+++ Extrait à lire

Espagne

Un modèle de coexistence solidaire contre l’exclusion sociale

En Espagne, la solitude non désirée touche un nombre croissant de personnes. Ce problème social génère de la souffrance et entraîne des coûts importants. À Churriana de la Vega, dans la province de Grenade, “Compartir es vida” (Partager, c'est la vie) se développe depuis 2020 et innove pour réduire l’isolement des personnes âgées ou vulnérables. Un modèle de coexistence solidaire qui leur offre une fenêtre d'espoir.

Le projet 'Compartir es Vida' a commencé comme un pilote avec deux hommes de 56 et 58 ans, vivant dans la rue avec peu de ressources. Les services sociaux ont organisé des rencontres pour favoriser un lien entre eux et les encourager à partager un logement ensemble. “Depuis que la cohabitation est devenue effective, le duo s’est adapté à sa nouvelle situation, partageant les dépenses et les tâches ménagères. Aujourd'hui, ils ne se considèrent plus comme des colocataires, mais, selon leurs propres mots, comme une famille", commente avec fierté Antonio Luis Rodríguez, Conseiller aux Services Sociaux, aux Personnes Âgées et aux Familles de la mairie de Churriana de la Vega.

Le droit à une vie digne

Le programme prend encore plus de sens dans un contexte de crises économiques successives, qui ont aggravé les difficultés pour les personnes fragiles socialement. La hausse des prix des loyers, de l'électricité et des aliments en a laissé beaucoup sans accès à un logement décent. Par ailleurs, la solitude a détérioré la santé mentale de certaines personnes âgées.

Antonio Luis Rodríguez explique cette réalité : “Nous avons constaté une augmentation du nombre de personnes âgées qui contactent les services sociaux pour obtenir des informations sur les aides économiques ou les soutiens, tels que les distributions alimentaires via les banques alimentaires. Elles espèrent ainsi compenser ce qu’elles ne peuvent payer avec leurs seuls revenus, qui sont majoritairement des pensions non contributives ou des pensions de retraite minimales”.

++++++

* **Travail à faire**
(a) Mettez à jour l'extrait sur la solitude en Espagne : recopiez le passage qui commence par « Le programme prend » et se termine par « certaines personnes âgées. », en remplaçant « crises économiques » par « crises financières ».
(b) Répondez à ces questions à l'aide de l'extrait sur la solitude en Espagne.
(i) Depuis quelle année « Compartir es vida » se développe-t-il ?
(ii) Quel âge avaient les deux hommes du projet pilote ?
(iii) Quelles hausses de prix ont privé beaucoup de gens d'un logement décent ?
(c) Reprenez l'extrait sur la solitude en Espagne et écrivez la suite à partir de l'endroit où il s'arrête.
Les données qui viennent ensuite n'ont rien à voir avec l'extrait sur la solitude en Espagne.

+++ Jeu de données

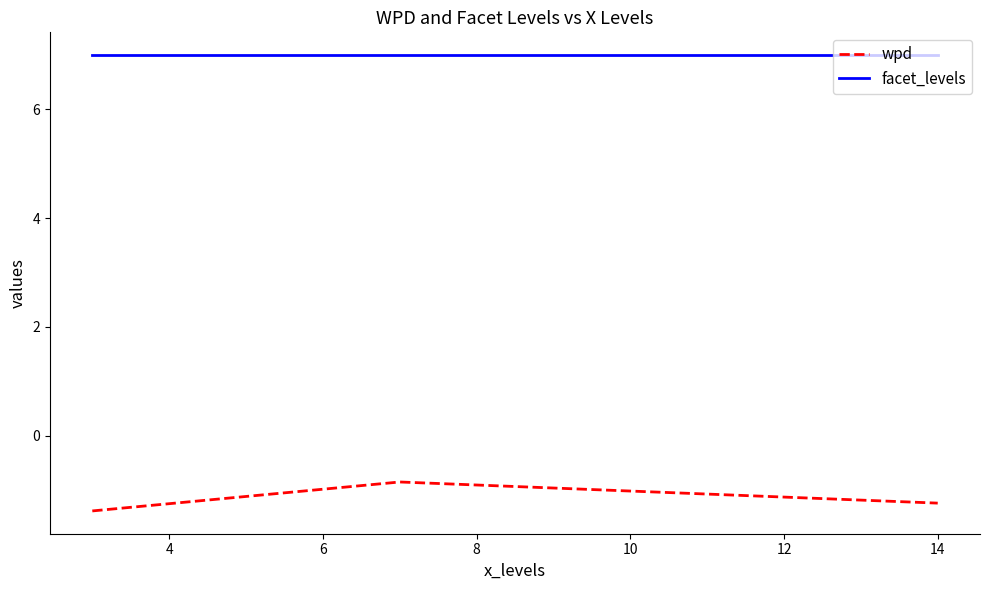

What is the sum of all wpd values?

-3.5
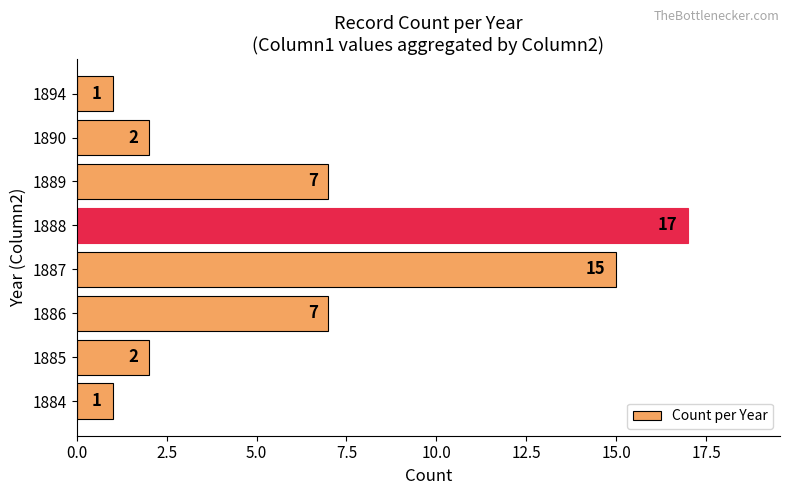

Which has a higher value, 1894 or 1890?

1890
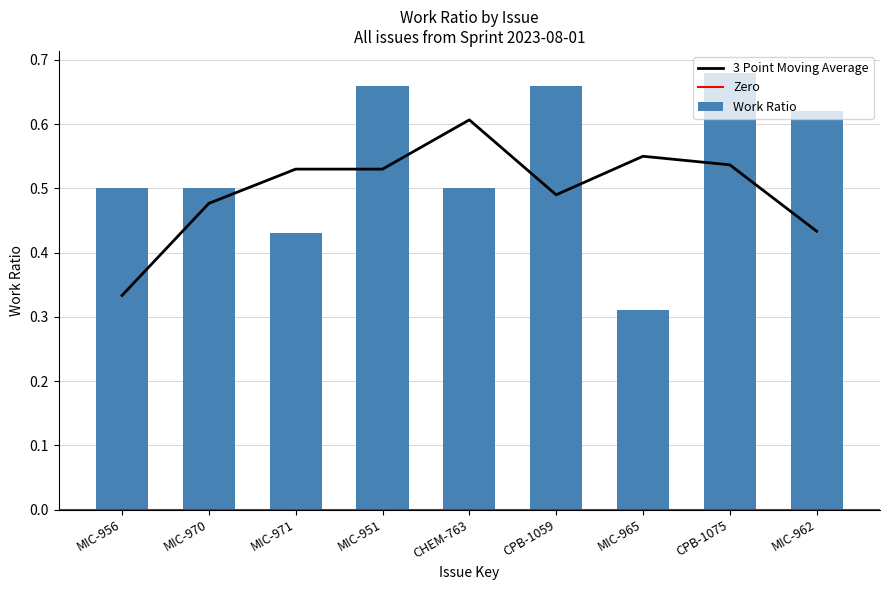

What is the label of the 2nd bar from the left?

MIC-970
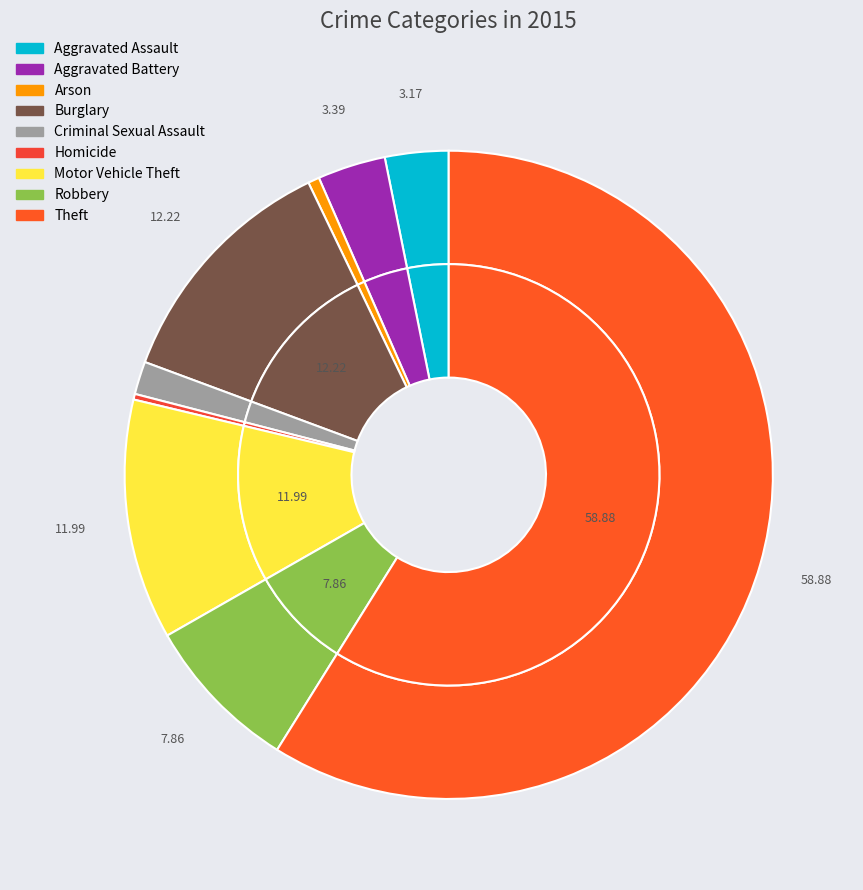

Which category accounts for the majority?

Theft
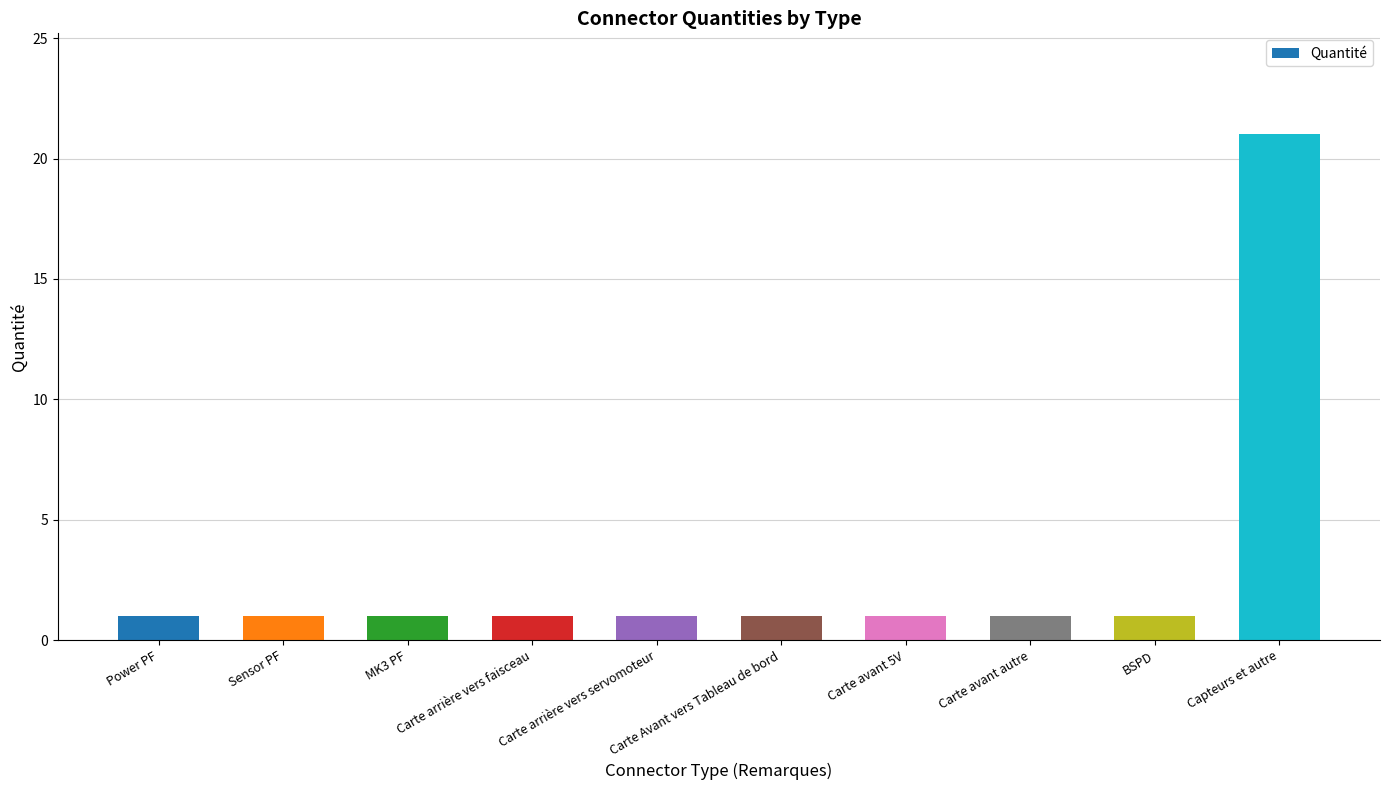

How many bars are there in total?

10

++++++

* **Résultats de l'exercice**
(a)
Le programme prend encore plus de sens dans un contexte de crises financières successives, qui ont aggravé les difficultés pour les personnes fragiles socialement. La hausse des prix des loyers, de l'électricité et des aliments en a laissé beaucoup sans accès à un logement décent. Par ailleurs, la solitude a détérioré la santé mentale de certaines personnes âgées.

(b)
(i) Depuis 2020.
(ii) 56 et 58 ans.
(iii) La hausse des prix des loyers, de l'électricité et des aliments.

(c)
Antonio Luis Rodríguez en charge de “Compartir es vida” @ Département des Services
Sociaux de Churriana de la Vega

Grâce à l’évaluation et au suivi réalisés, les besoins en bien-être social et en santé mentale de chaque participant au projet sont identifiés. Enrique Rejano Muñoz, bénéficiaire du programme depuis 2020, constate : “Avant de participer au projet, ma situation était précaire et je vivais dans la rue à cause de circonstances personnelles et familiales. J’étais seul et je ne pouvais pas me permettre de payer les frais d’un logement par mes propres moyens”.

Aujourd’hui, Enrique partage un logement avec un compagnon également, lui aussi sans domicile par le passé, ce qui a facilité leur empathie mutuelle. Bien qu'ils aient dû s'adapter à la vie commune après une longue période de solitude, cette expérience a été un changement positif qui leur a permis de retrouver leur dignité.  “Aujourd'hui, nous sommes plus que des colocataires, nous nous soucions l'un de l'autre. Je m'occupe des tâches ménagères parce que je suis en meilleure forme physique que lui. C'était notre accord dès le début. Nous faisons nos courses hebdomadaires ensemble, bien que chacun ait ses préférences. En gros, nous nous respectons”, explique-t-il.

Le succès de son cas et des 16 autres personnes actuellement intégrées au programme est dû au soutien de l’équipe pluridisciplinaire des Services Sociaux. Elle se compose de psychologues, de travailleurs sociaux, d’éducateurs sociaux, de pédagogues, d’intégrateurs sociaux et de professionnels de l’aide à domicile. Chacun joue un rôle crucial dans la conception, le développement et le suivi du projet, en appliquant un protocole spécifique pour garantir son bon fonctionnement.

Un modèle de vie solidaire réplicable

La Commission des Services Sociaux de Churriana de la Vega estime que le projet "Compartir es Vida" peut être dupliqué dans d’autres localités. Pour les collectivités, il représente un coût minime, mais offre de grands avantages tant pour les participants que pour la communauté. Le programme offre une seconde chance à ceux qui se trouvent en situation d'exclusion sociale, de vulnérabilité économique ou de solitude. Il favorise leur développement personnel et interpersonnel, améliore leur bien-être physique et mental.

Comme le précise Antonio Luis Rodríguez, “nous avons reçu de nombreux appels de personnes d’autres provinces andalouses comme Jaén ou Malaga intéressées par ce projet ”.

Cette approche innovante a propulsé Churriana de la Vega, une commune de moins de 17 000 habitants, sous les projecteurs des médias espagnols. Le projet a été salué par plusieurs distinctions, dont le prix "Andalucía + Social 2022", une nomination aux "European Social Services Awards 2023" et, plus récemment, le prix DIPGRA 2024.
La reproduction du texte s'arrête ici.